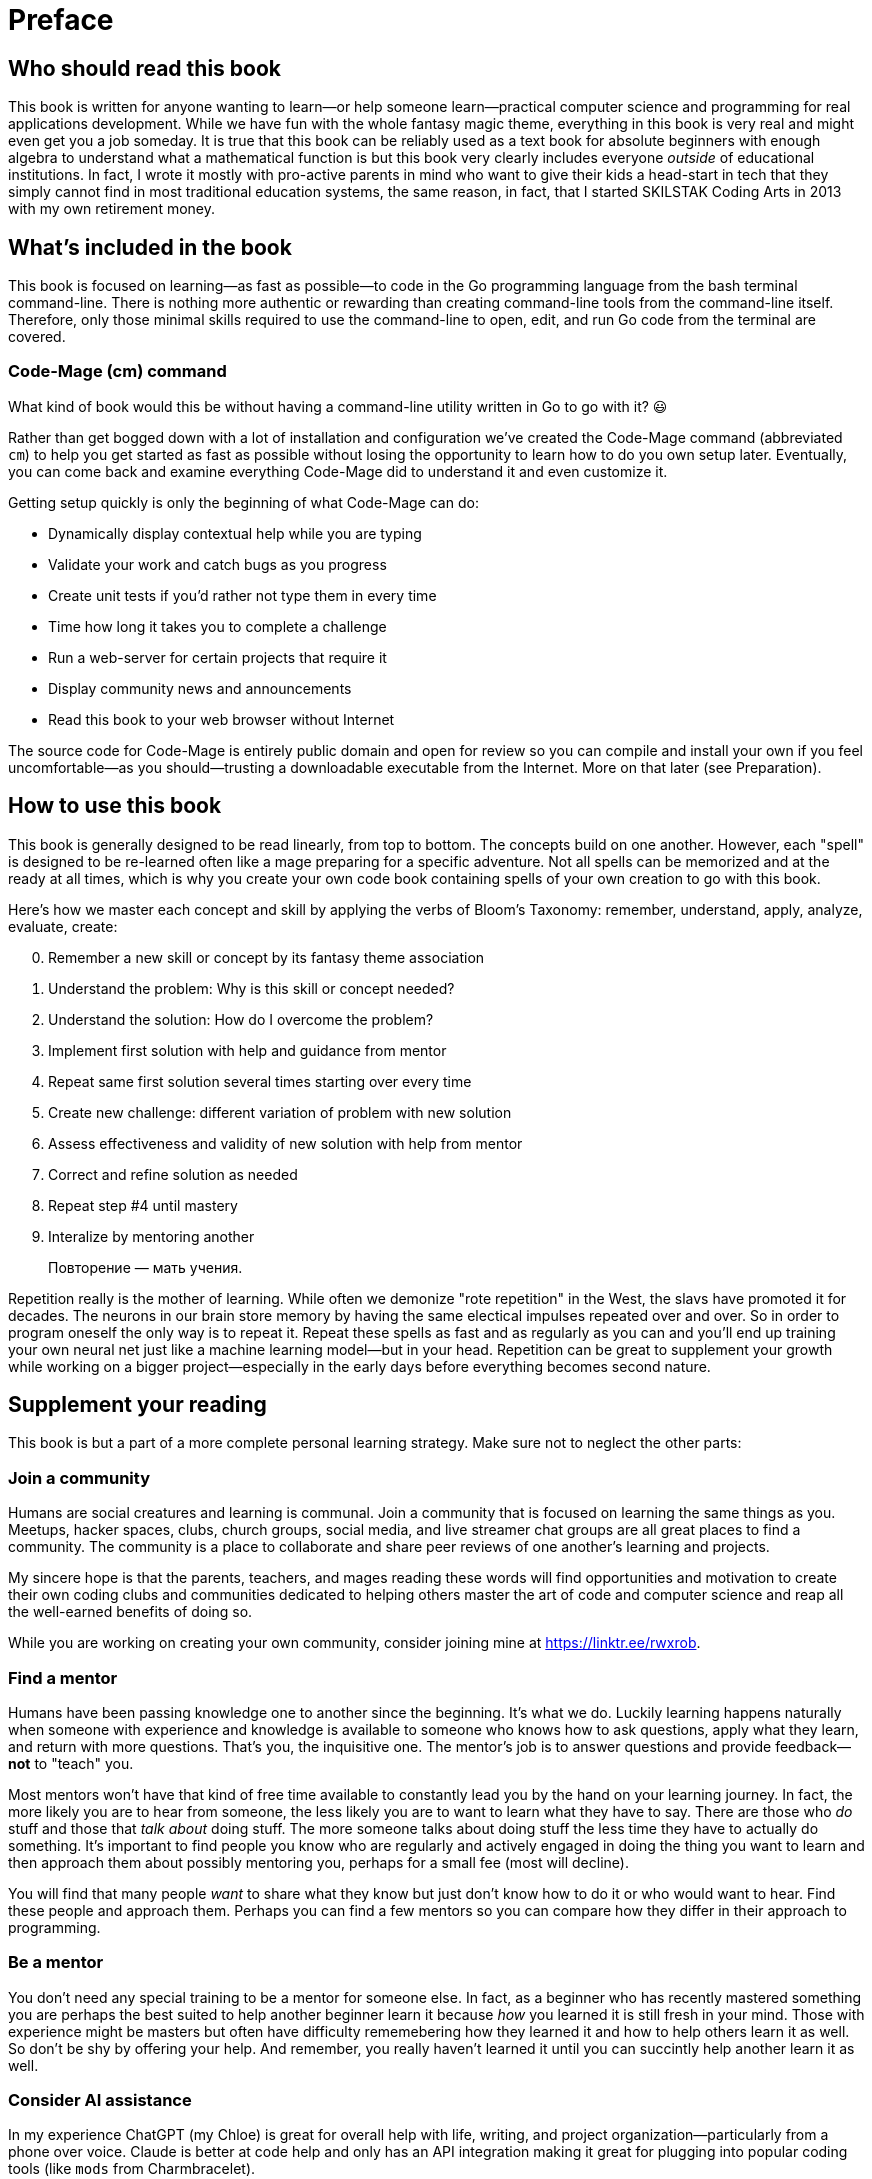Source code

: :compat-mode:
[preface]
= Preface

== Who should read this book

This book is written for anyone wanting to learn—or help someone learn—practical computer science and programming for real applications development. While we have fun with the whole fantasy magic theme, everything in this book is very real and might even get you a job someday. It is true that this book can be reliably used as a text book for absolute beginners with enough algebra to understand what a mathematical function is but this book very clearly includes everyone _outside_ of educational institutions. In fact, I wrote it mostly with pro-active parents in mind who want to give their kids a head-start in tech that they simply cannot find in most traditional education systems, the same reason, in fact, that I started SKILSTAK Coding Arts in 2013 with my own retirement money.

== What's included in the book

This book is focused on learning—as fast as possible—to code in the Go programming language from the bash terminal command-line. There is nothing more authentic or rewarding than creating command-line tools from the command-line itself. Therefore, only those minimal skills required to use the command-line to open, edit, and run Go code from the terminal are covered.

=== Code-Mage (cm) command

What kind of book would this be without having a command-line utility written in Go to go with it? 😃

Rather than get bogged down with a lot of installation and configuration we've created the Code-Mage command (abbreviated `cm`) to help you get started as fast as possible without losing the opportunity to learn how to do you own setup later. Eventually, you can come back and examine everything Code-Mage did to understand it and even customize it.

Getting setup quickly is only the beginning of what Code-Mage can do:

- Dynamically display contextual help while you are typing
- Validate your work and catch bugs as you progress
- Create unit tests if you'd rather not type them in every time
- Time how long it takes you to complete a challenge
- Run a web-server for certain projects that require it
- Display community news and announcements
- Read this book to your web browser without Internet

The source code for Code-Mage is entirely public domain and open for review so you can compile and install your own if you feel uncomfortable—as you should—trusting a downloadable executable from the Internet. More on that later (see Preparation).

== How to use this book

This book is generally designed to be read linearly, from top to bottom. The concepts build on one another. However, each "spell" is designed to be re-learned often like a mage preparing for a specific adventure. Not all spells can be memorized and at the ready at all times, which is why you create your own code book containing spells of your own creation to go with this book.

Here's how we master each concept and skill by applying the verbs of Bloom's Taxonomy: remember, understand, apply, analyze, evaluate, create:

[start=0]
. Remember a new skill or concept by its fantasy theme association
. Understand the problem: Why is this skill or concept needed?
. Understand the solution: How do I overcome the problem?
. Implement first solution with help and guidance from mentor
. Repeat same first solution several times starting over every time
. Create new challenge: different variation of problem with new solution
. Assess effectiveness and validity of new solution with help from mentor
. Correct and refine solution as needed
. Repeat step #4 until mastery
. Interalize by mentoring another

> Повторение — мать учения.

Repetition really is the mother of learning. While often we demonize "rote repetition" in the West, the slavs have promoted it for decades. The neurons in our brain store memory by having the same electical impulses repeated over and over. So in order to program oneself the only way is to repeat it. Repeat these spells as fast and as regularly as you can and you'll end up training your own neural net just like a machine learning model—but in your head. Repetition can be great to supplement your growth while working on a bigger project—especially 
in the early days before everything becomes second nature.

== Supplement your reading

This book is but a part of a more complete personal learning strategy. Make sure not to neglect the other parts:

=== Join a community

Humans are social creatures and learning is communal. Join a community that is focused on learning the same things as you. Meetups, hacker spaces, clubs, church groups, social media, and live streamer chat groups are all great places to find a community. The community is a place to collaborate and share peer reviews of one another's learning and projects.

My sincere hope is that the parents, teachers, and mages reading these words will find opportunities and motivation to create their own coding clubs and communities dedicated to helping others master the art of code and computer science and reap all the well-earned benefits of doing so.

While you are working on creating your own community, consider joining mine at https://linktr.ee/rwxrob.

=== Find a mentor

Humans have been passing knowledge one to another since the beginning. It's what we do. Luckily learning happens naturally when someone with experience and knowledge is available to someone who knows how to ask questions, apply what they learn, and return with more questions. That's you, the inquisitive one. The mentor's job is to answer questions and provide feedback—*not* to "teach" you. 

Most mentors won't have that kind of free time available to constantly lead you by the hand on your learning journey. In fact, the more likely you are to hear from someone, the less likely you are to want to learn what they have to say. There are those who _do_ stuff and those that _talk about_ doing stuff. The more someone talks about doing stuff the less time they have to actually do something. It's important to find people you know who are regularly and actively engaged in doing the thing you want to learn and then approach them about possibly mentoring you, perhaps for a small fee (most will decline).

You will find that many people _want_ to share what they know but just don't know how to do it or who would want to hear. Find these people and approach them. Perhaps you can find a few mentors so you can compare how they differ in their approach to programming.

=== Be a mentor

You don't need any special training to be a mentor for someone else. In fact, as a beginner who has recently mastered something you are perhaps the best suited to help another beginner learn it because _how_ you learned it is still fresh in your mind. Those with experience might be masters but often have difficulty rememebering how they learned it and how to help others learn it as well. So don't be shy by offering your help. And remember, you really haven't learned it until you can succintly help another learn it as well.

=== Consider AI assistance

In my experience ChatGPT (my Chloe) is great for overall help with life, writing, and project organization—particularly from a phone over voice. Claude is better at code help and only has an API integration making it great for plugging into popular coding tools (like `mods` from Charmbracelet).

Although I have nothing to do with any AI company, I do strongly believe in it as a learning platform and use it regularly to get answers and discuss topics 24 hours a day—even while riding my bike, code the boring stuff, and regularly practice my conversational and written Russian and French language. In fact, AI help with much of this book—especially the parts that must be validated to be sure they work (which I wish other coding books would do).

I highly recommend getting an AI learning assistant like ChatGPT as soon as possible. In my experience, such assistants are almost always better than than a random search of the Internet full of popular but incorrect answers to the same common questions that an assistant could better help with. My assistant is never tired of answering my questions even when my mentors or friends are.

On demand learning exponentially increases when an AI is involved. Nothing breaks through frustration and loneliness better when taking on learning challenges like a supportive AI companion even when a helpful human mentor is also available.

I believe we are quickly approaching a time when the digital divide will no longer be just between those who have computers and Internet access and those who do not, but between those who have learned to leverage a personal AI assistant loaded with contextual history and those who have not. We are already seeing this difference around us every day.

--- Task goal ---
Write out every entry above exactly, minus the pictures.

--- Solution to this exercise ---
Source code

: :compat-mode:
[preface]
= Preface

== Who should read this book

This book is written for anyone wanting to learn—or help someone learn—practical computer science and programming for real applications development. While we have fun with the whole fantasy magic theme, everything in this book is very real and might even get you a job someday. It is true that this book can be reliably used as a text book for absolute beginners with enough algebra to understand what a mathematical function is but this book very clearly includes everyone _outside_ of educational institutions. In fact, I wrote it mostly with pro-active parents in mind who want to give their kids a head-start in tech that they simply cannot find in most traditional education systems, the same reason, in fact, that I started SKILSTAK Coding Arts in 2013 with my own retirement money.

== What's included in the book

This book is focused on learning—as fast as possible—to code in the Go programming language from the bash terminal command-line. There is nothing more authentic or rewarding than creating command-line tools from the command-line itself. Therefore, only those minimal skills required to use the command-line to open, edit, and run Go code from the terminal are covered.

=== Code-Mage (cm) command

What kind of book would this be without having a command-line utility written in Go to go with it? 😃

Rather than get bogged down with a lot of installation and configuration we've created the Code-Mage command (abbreviated `cm`) to help you get started as fast as possible without losing the opportunity to learn how to do you own setup later. Eventually, you can come back and examine everything Code-Mage did to understand it and even customize it.

Getting setup quickly is only the beginning of what Code-Mage can do:

- Dynamically display contextual help while you are typing
- Validate your work and catch bugs as you progress
- Create unit tests if you'd rather not type them in every time
- Time how long it takes you to complete a challenge
- Run a web-server for certain projects that require it
- Display community news and announcements
- Read this book to your web browser without Internet

The source code for Code-Mage is entirely public domain and open for review so you can compile and install your own if you feel uncomfortable—as you should—trusting a downloadable executable from the Internet. More on that later (see Preparation).

== How to use this book

This book is generally designed to be read linearly, from top to bottom. The concepts build on one another. However, each "spell" is designed to be re-learned often like a mage preparing for a specific adventure. Not all spells can be memorized and at the ready at all times, which is why you create your own code book containing spells of your own creation to go with this book.

Here's how we master each concept and skill by applying the verbs of Bloom's Taxonomy: remember, understand, apply, analyze, evaluate, create:

[start=0]
. Remember a new skill or concept by its fantasy theme association
. Understand the problem: Why is this skill or concept needed?
. Understand the solution: How do I overcome the problem?
. Implement first solution with help and guidance from mentor
. Repeat same first solution several times starting over every time
. Create new challenge: different variation of problem with new solution
. Assess effectiveness and validity of new solution with help from mentor
. Correct and refine solution as needed
. Repeat step #4 until mastery
. Interalize by mentoring another

> Повторение — мать учения.

Repetition really is the mother of learning. While often we demonize "rote repetition" in the West, the slavs have promoted it for decades. The neurons in our brain store memory by having the same electical impulses repeated over and over. So in order to program oneself the only way is to repeat it. Repeat these spells as fast and as regularly as you can and you'll end up training your own neural net just like a machine learning model—but in your head. Repetition can be great to supplement your growth while working on a bigger project—especially 
in the early days before everything becomes second nature.

== Supplement your reading

This book is but a part of a more complete personal learning strategy. Make sure not to neglect the other parts:

=== Join a community

Humans are social creatures and learning is communal. Join a community that is focused on learning the same things as you. Meetups, hacker spaces, clubs, church groups, social media, and live streamer chat groups are all great places to find a community. The community is a place to collaborate and share peer reviews of one another's learning and projects.

My sincere hope is that the parents, teachers, and mages reading these words will find opportunities and motivation to create their own coding clubs and communities dedicated to helping others master the art of code and computer science and reap all the well-earned benefits of doing so.

While you are working on creating your own community, consider joining mine at https://linktr.ee/rwxrob.

=== Find a mentor

Humans have been passing knowledge one to another since the beginning. It's what we do. Luckily learning happens naturally when someone with experience and knowledge is available to someone who knows how to ask questions, apply what they learn, and return with more questions. That's you, the inquisitive one. The mentor's job is to answer questions and provide feedback—*not* to "teach" you. 

Most mentors won't have that kind of free time available to constantly lead you by the hand on your learning journey. In fact, the more likely you are to hear from someone, the less likely you are to want to learn what they have to say. There are those who _do_ stuff and those that _talk about_ doing stuff. The more someone talks about doing stuff the less time they have to actually do something. It's important to find people you know who are regularly and actively engaged in doing the thing you want to learn and then approach them about possibly mentoring you, perhaps for a small fee (most will decline).

You will find that many people _want_ to share what they know but just don't know how to do it or who would want to hear. Find these people and approach them. Perhaps you can find a few mentors so you can compare how they differ in their approach to programming.

=== Be a mentor

You don't need any special training to be a mentor for someone else. In fact, as a beginner who has recently mastered something you are perhaps the best suited to help another beginner learn it because _how_ you learned it is still fresh in your mind. Those with experience might be masters but often have difficulty rememebering how they learned it and how to help others learn it as well. So don't be shy by offering your help. And remember, you really haven't learned it until you can succintly help another learn it as well.

=== Consider AI assistance

In my experience ChatGPT (my Chloe) is great for overall help with life, writing, and project organization—particularly from a phone over voice. Claude is better at code help and only has an API integration making it great for plugging into popular coding tools (like `mods` from Charmbracelet).

Although I have nothing to do with any AI company, I do strongly believe in it as a learning platform and use it regularly to get answers and discuss topics 24 hours a day—even while riding my bike, code the boring stuff, and regularly practice my conversational and written Russian and French language. In fact, AI help with much of this book—especially the parts that must be validated to be sure they work (which I wish other coding books would do).

I highly recommend getting an AI learning assistant like ChatGPT as soon as possible. In my experience, such assistants are almost always better than than a random search of the Internet full of popular but incorrect answers to the same common questions that an assistant could better help with. My assistant is never tired of answering my questions even when my mentors or friends are.

On demand learning exponentially increases when an AI is involved. Nothing breaks through frustration and loneliness better when taking on learning challenges like a supportive AI companion even when a helpful human mentor is also available.

I believe we are quickly approaching a time when the digital divide will no longer be just between those who have computers and Internet access and those who do not, but between those who have learned to leverage a personal AI assistant loaded with contextual history and those who have not. We are already seeing this difference around us every day.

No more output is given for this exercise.